> _WHAT NEEDS TO BE DONE_
Retype the records below from their first line through the line holding "needs child -who hasn’t worked in 8 years", including both ends and no pictures.

Extracted data entries:
##############################

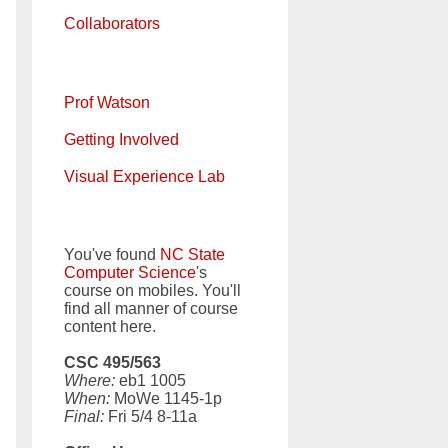
Collaborators
Prof Watson
Getting Involved
Visual Experience Lab
You've found
NC State
Computer Science
's
course on mobiles. You'll
find all manner of course
content here.
CSC 495/563
Where:
eb1 1005
When:
MoWe 1145-1p
Final:
Fri 5/4 8-11a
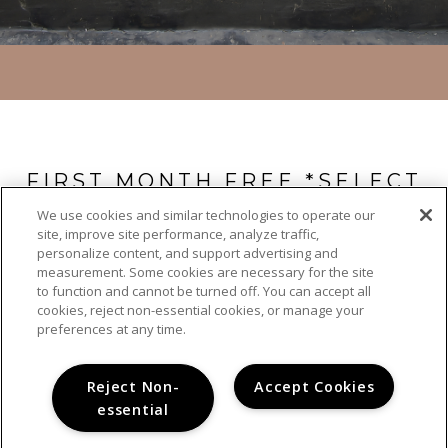
FIRST MONTH FREE *SELECT
UNITS ONLY
We use cookies and similar technologies to operate our
site, improve site performance, analyze traffic,
Call our leasing team today for further details: 619-293-3367.
personalize content, and support advertising and
measurement. Some cookies are necessary for the site
to function and cannot be turned off. You can accept all
cookies, reject non-essential cookies, or manage your
preferences at any time.
Reject Non-
Accept Cookies
essential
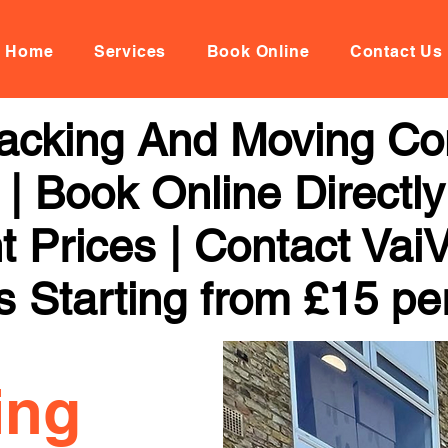
Home
Services
Book Online
Contact Us
acking And Moving Co
| Book Online Directl
t Prices | Contact Vai
s Starting from £15 pe
ing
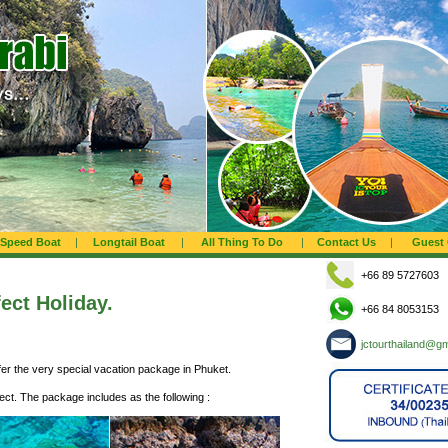
Speed Boat
|
Longtail Boat
|
All Thing To Do
|
Contact Us
|
Guest
+66 89 5727603
fect Holiday.
+66 84 8053153
jctourthailand@g
ffer the very special vacation package in Phuket.
fect. The package includes as the following :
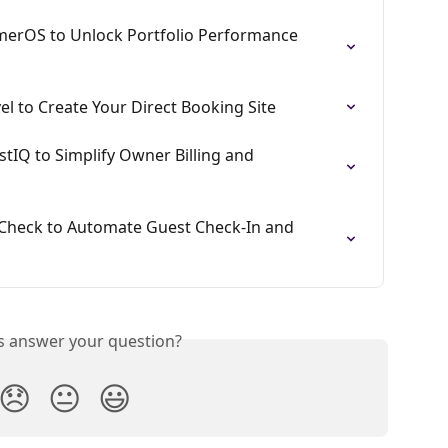
erOS to Unlock Portfolio Performance 
l to Create Your Direct Booking Site
tIQ to Simplify Owner Billing and 
Check to Automate Guest Check-In and 
is answer your question?
😞
😐
😃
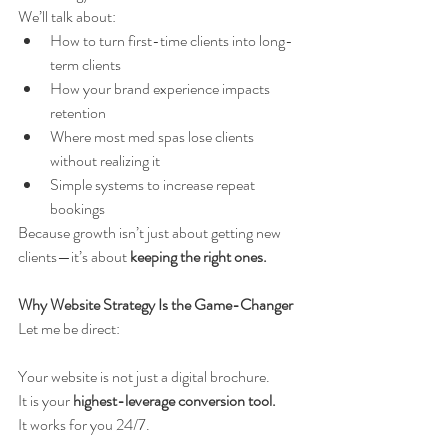
We’ll talk about:
How to turn first-time clients into long-
term clients
How your brand experience impacts 
retention
Where most med spas lose clients 
without realizing it
Simple systems to increase repeat 
bookings
Because growth isn’t just about getting new 
clients—it’s about 
keeping the right ones.
Why Website Strategy Is the Game-Changer
Let me be direct:
Your website is not just a digital brochure.
It is your 
highest-leverage conversion tool.
It works for you 24/7.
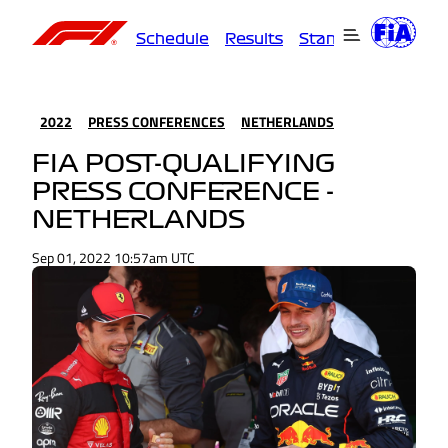
Schedule
Results
Standings
Driver
2022
PRESS CONFERENCES
NETHERLANDS
FIA POST-QUALIFYING
PRESS CONFERENCE -
NETHERLANDS
Sep 01, 2022 10:57am UTC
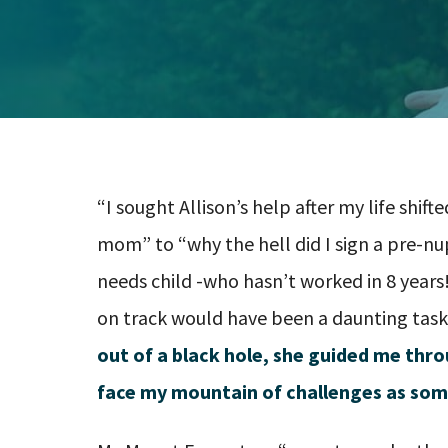
“I sought Allison’s help after my life shi
mom” to “why the hell did I sign a pre-n
needs child -who hasn’t worked in 8 years
on track would have been a daunting task
out of a black hole, she guided me thr
face my mountain of challenges as som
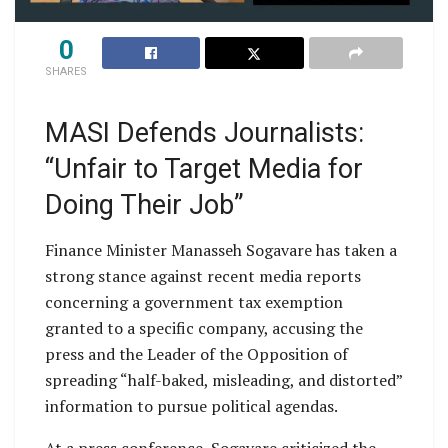
0
SHARES
MASI Defends Journalists:
“Unfair to Target Media for
Doing Their Job”
Finance Minister Manasseh Sogavare has taken a
strong stance against recent media reports
concerning a government tax exemption
granted to a specific company, accusing the
press and the Leader of the Opposition of
spreading “half-baked, misleading, and distorted”
information to pursue political agendas.
At a press conference, Sogavare criticized the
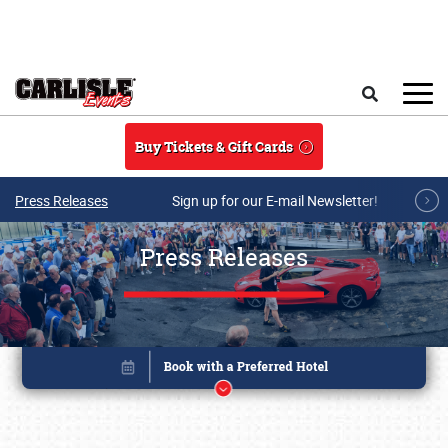
Skip to main content
Search
Buy Tickets & Gift Cards
Press Releases
Sign up for our E-mail Newsletter!
Press Releases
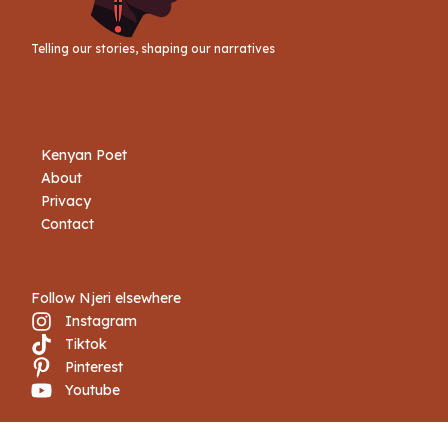
Telling our stories, shaping our narratives
Kenyan Poet
About
Privacy
Contact
Follow Njeri elsewhere
Instagram
Tiktok
Pinterest
Youtube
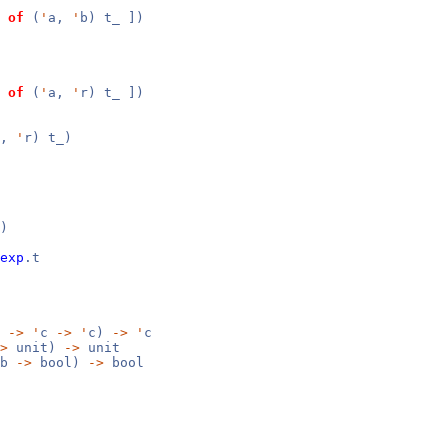
of
(
'
a,
'
b) t_ ])
of
(
'
a,
'
r) t_ ])
a,
'
r) t_)
)
exp
.t
b
->
'
c
->
'
c)
->
'
c
>
unit)
->
unit
b
->
bool)
->
bool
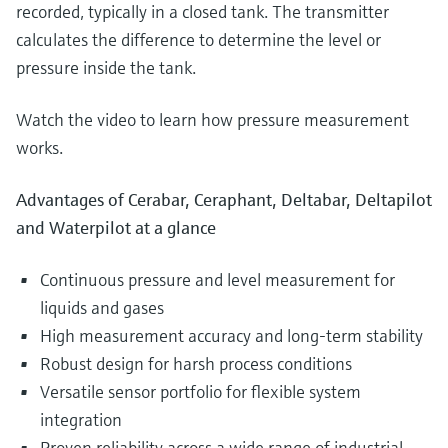
recorded, typically in a closed tank. The transmitter
calculates the difference to determine the level or
pressure inside the tank.
Watch the video to learn how pressure measurement
works.
Advantages of Cerabar, Ceraphant, Deltabar, Deltapilot
and Waterpilot at a glance
Continuous pressure and level measurement for
liquids and gases
High measurement accuracy and long-term stability
Robust design for harsh process conditions
Versatile sensor portfolio for flexible system
integration
Proven reliability across a wide range of industrial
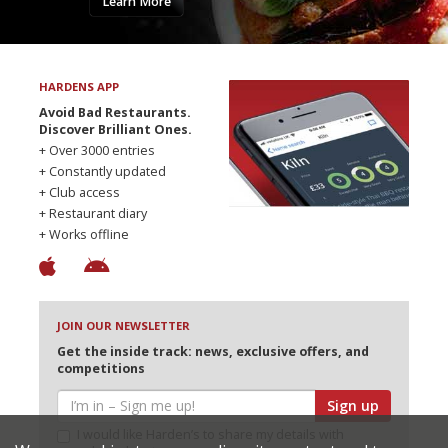
Learn More
HARDENS APP
Avoid Bad Restaurants.
Discover Brilliant Ones.
+ Over 3000 entries
+ Constantly updated
+ Club access
+ Restaurant diary
+ Works offline
JOIN OUR NEWSLETTER
Get the inside track: news, exclusive offers, and
competitions
Sign up
I would like Harden’s to share my details with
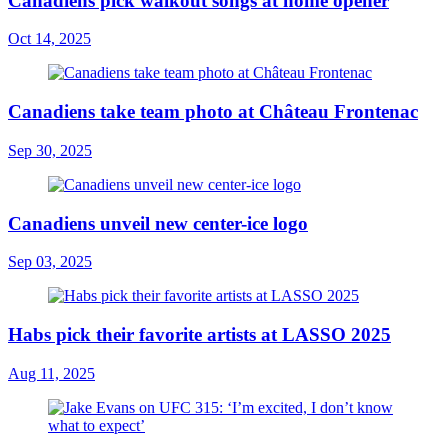
Canadiens pick walkout songs at home opener
Oct 14, 2025
Canadiens take team photo at Château Frontenac
Sep 30, 2025
Canadiens unveil new center-ice logo
Sep 03, 2025
Habs pick their favorite artists at LASSO 2025
Aug 11, 2025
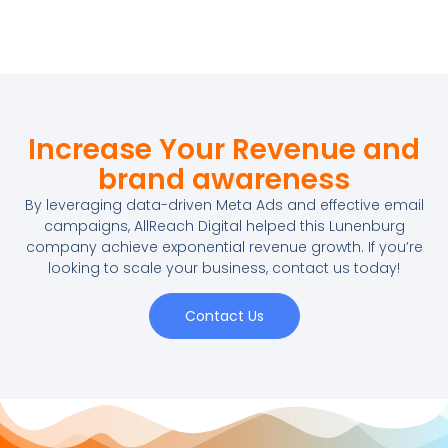
Increase Your Revenue and
brand awareness
By leveraging data-driven Meta Ads and effective email
campaigns, AllReach Digital helped this Lunenburg
company achieve exponential revenue growth. If you’re
looking to scale your business, contact us today!
Contact Us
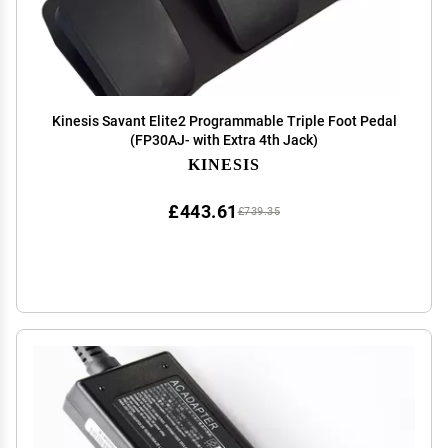
Kinesis Savant Elite2 Programmable Triple Foot Pedal
(FP30AJ- with Extra 4th Jack)
KINESIS
£443.61
£739.35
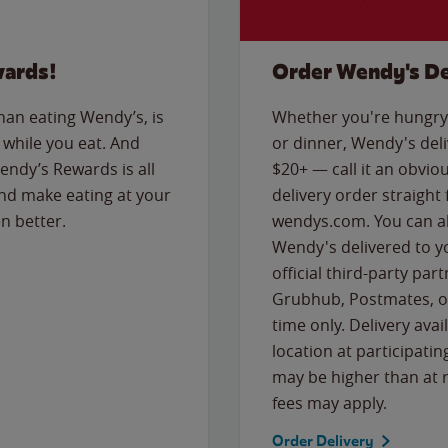
wards!
Order Wendy's De
than eating Wendy’s, is
Whether you're hungry 
while you eat. And
or dinner, Wendy's deliv
Wendy’s Rewards is all
$20+ — call it an obviou
nd make eating at your
delivery order straight
n better.
wendys.com. You can al
Wendy's delivered to y
official third-party pa
Grubhub, Postmates, or
time only. Delivery avai
location at participatin
may be higher than at r
fees may apply.
Order Delivery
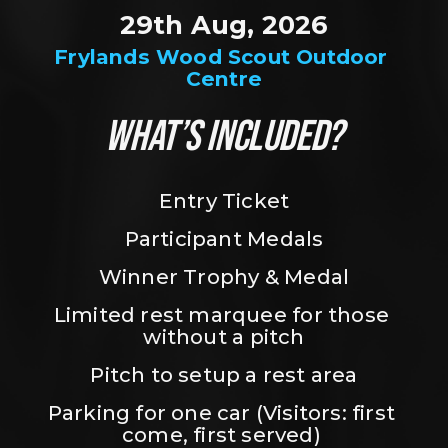
29th Aug, 2026
Frylands Wood Scout Outdoor 
Centre
WHAT’S INCLUDED?
Entry Ticket
Participant Medals
Winner Trophy & Medal
Limited rest marquee for those 
without a pitch
Pitch to setup a rest area
Parking for one car (Visitors: first 
come, first served) 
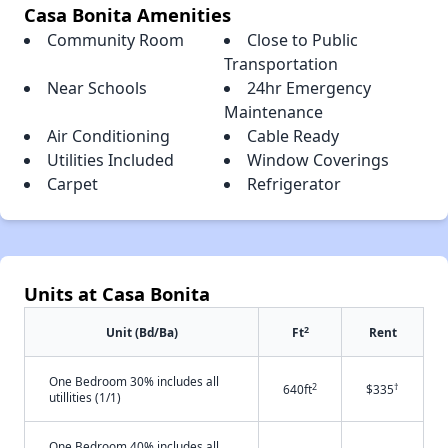
Casa Bonita Amenities
Community Room
Close to Public
Transportation
Near Schools
24hr Emergency
Maintenance
Air Conditioning
Cable Ready
Utilities Included
Window Coverings
Carpet
Refrigerator
Units at Casa Bonita
2
Unit (Bd/Ba)
Ft
Rent
One Bedroom 30% includes all
2
†
640ft
$335
utillities (1/1)
One Bedroom 40% includes all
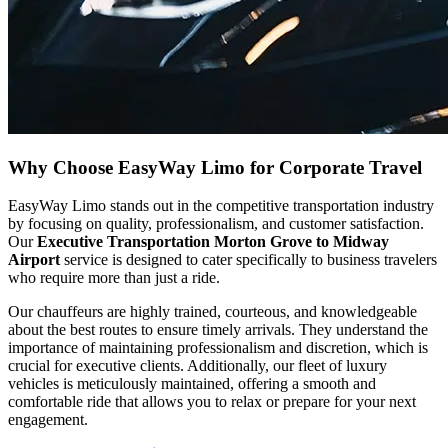
Why Choose EasyWay Limo for Corporate Travel
EasyWay Limo stands out in the competitive transportation industry
by focusing on quality, professionalism, and customer satisfaction.
Our
Executive Transportation Morton Grove to Midway
Airport
service is designed to cater specifically to business travelers
who require more than just a ride.
Our chauffeurs are highly trained, courteous, and knowledgeable
about the best routes to ensure timely arrivals. They understand the
importance of maintaining professionalism and discretion, which is
crucial for executive clients. Additionally, our fleet of luxury
vehicles is meticulously maintained, offering a smooth and
comfortable ride that allows you to relax or prepare for your next
engagement.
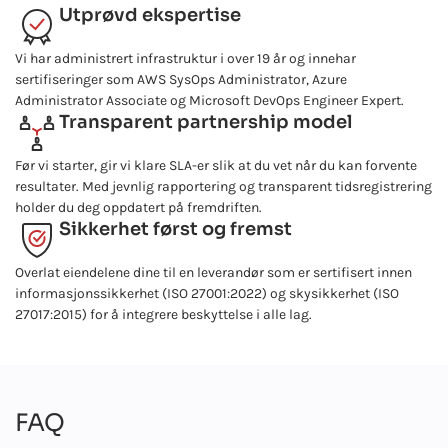
Utprøvd ekspertise
Vi har administrert infrastruktur i over 19 år og innehar
sertifiseringer som AWS SysOps Administrator, Azure
Administrator Associate og Microsoft DevOps Engineer Expert.
Transparent partnership model
Før vi starter, gir vi klare SLA-er slik at du vet når du kan forvente
resultater. Med jevnlig rapportering og transparent tidsregistrering
holder du deg oppdatert på fremdriften.
Sikkerhet først og fremst
Overlat eiendelene dine til en leverandør som er sertifisert innen
informasjonssikkerhet (ISO 27001:2022) og skysikkerhet (ISO
27017:2015) for å integrere beskyttelse i alle lag.
FAQ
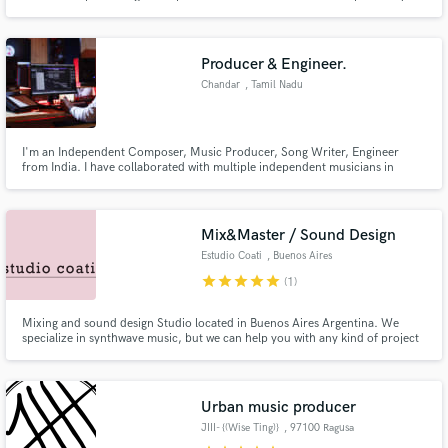
experienced in Ableton Live, Synthesis, Max Msp, creative mixing and
production. Looking to help others who are looking for assistance with their
own productions to achieve their creative goals!
Producer & Engineer.
Chandar
, Tamil Nadu
I'm an Independent Composer, Music Producer, Song Writer, Engineer
from India. I have collaborated with multiple independent musicians in
making awesome tracks. From innovative sound design to getting your ideas
mixed into a pristine mix & master, I'm here to help!!
Mix&Master / Sound Design
Estudio Coati
, Buenos Aires
star
star
star
star
star
(1)
Mixing and sound design Studio located in Buenos Aires Argentina. We
specialize in synthwave music, but we can help you with any kind of project
you're working on.
Urban music producer
JIII- {(Wise Ting)}
, 97100 Ragusa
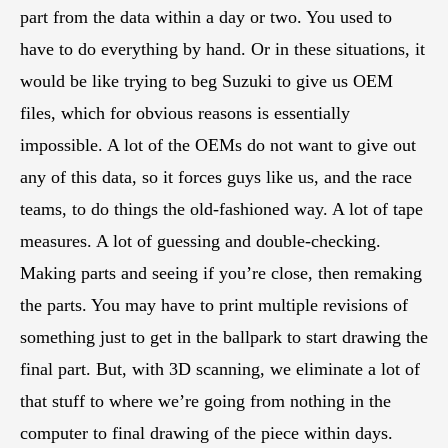
part from the data within a day or two. You used to
have to do everything by hand. Or in these situations, it
would be like trying to beg Suzuki to give us OEM
files, which for obvious reasons is essentially
impossible. A lot of the OEMs do not want to give out
any of this data, so it forces guys like us, and the race
teams, to do things the old-fashioned way. A lot of tape
measures. A lot of guessing and double-checking.
Making parts and seeing if you’re close, then remaking
the parts. You may have to print multiple revisions of
something just to get in the ballpark to start drawing the
final part. But, with 3D scanning, we eliminate a lot of
that stuff to where we’re going from nothing in the
computer to final drawing of the piece within days.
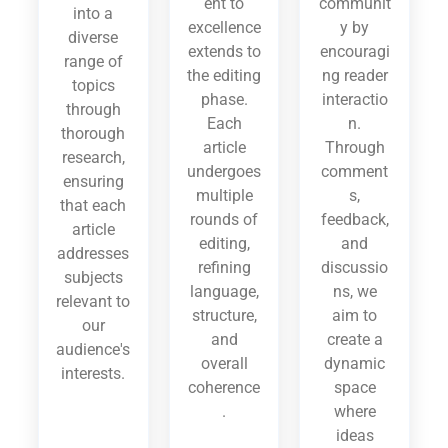
ent to
communit
into a
excellence
y by
diverse
extends to
encouragi
range of
the editing
ng reader
topics
phase.
interactio
through
Each
n.
thorough
article
Through
research,
undergoes
comment
ensuring
multiple
s,
that each
rounds of
feedback,
article
editing,
and
addresses
refining
discussio
subjects
language,
ns, we
relevant to
structure,
aim to
our
and
create a
audience's
overall
dynamic
interests.
coherence
space
.
where
ideas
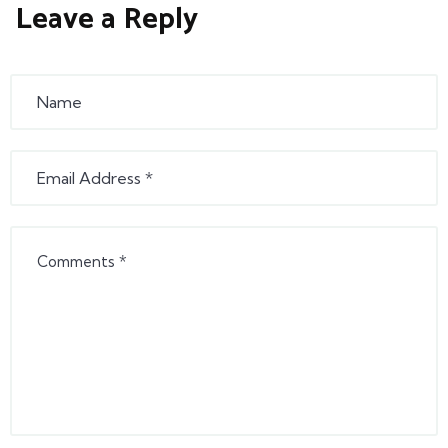
Leave a Reply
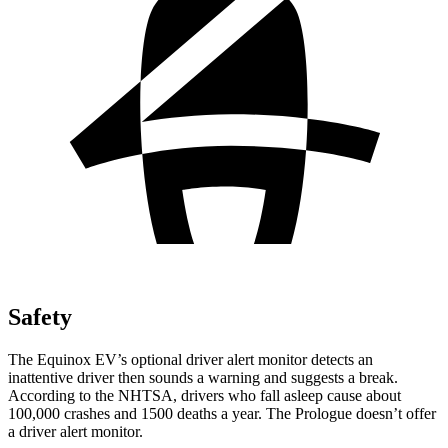
Safety
The Equinox EV’s optional driver alert monitor detects an
inattentive driver then sounds a warning and suggests a break.
According to the NHTSA, drivers who fall asleep cause about
100,000 crashes and 1500 deaths a year. The Prologue doesn’t offer
a driver alert monitor.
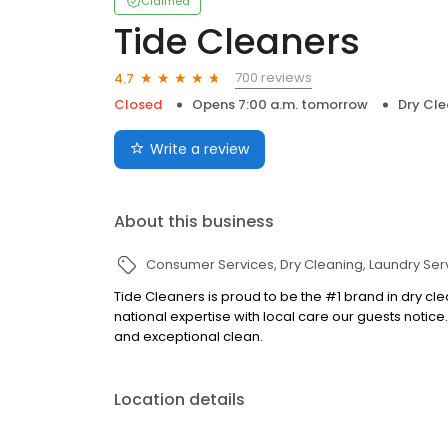
Claimed
Tide Cleaners
700 reviews
4.7
Closed
Opens 7:00 a.m. tomorrow
Dry Cle
Write a review
About this business
Consumer Services
Dry Cleaning
Laundry Ser
Tide Cleaners is proud to be the #1 brand in dry clea
national expertise with local care our guests notice
and exceptional clean.
Location details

##############################

> _RESPONSE TO THE EXERCISE_
Collaborators
Prof Watson
Getting Involved
Visual Experience Lab
You've found
NC State
Computer Science
's
course on mobiles. You'll
find all manner of course
content here.
CSC 495/563
Where:
eb1 1005
When:
MoWe 1145-1p
Final:
Fri 5/4 8-11a
FIRST MONTH FREE *SELECT
UNITS ONLY
We use cookies and similar technologies to operate our
site, improve site performance, analyze traffic,
Call our leasing team today for further details: 619-293-3367.
personalize content, and support advertising and
measurement. Some cookies are necessary for the site
to function and cannot be turned off. You can accept all
cookies, reject non-essential cookies, or manage your
preferences at any time.
Reject Non-
Accept Cookies
essential
Home
Services
Book Online
Contact Us
acking And Moving Co
| Book Online Directl
t Prices | Contact Vai
s Starting from £15 pe
ing
Speed Boat
|
Longtail Boat
|
All Thing To Do
|
Contact Us
|
Guest
+66 89 5727603
fect Holiday.
+66 84 8053153
jctourthailand@g
ffer the very special vacation package in Phuket.
fect. The package includes as the following :
erOS to Unlock Portfolio Performance 
l to Create Your Direct Booking Site
tIQ to Simplify Owner Billing and 
Check to Automate Guest Check-In and 
is answer your question?
😞
😐
😃
We’ll talk about:
How to turn first-time clients into long-
term clients
How your brand experience impacts 
retention
Where most med spas lose clients 
without realizing it
Simple systems to increase repeat 
bookings
Because growth isn’t just about getting new 
clients—it’s about 
keeping the right ones.
Why Website Strategy Is the Game-Changer
Let me be direct:
Your website is not just a digital brochure.
It is your 
highest-leverage conversion tool.
It works for you 24/7.
Schedule
Results
Standings
Driver
2022
PRESS CONFERENCES
NETHERLANDS
FIA POST-QUALIFYING
PRESS CONFERENCE -
NETHERLANDS
Sep 01, 2022 10:57am UTC
“I sought Allison’s help after my life shi
mom” to “why the hell did I sign a pre-n
needs child -who hasn’t worked in 8 years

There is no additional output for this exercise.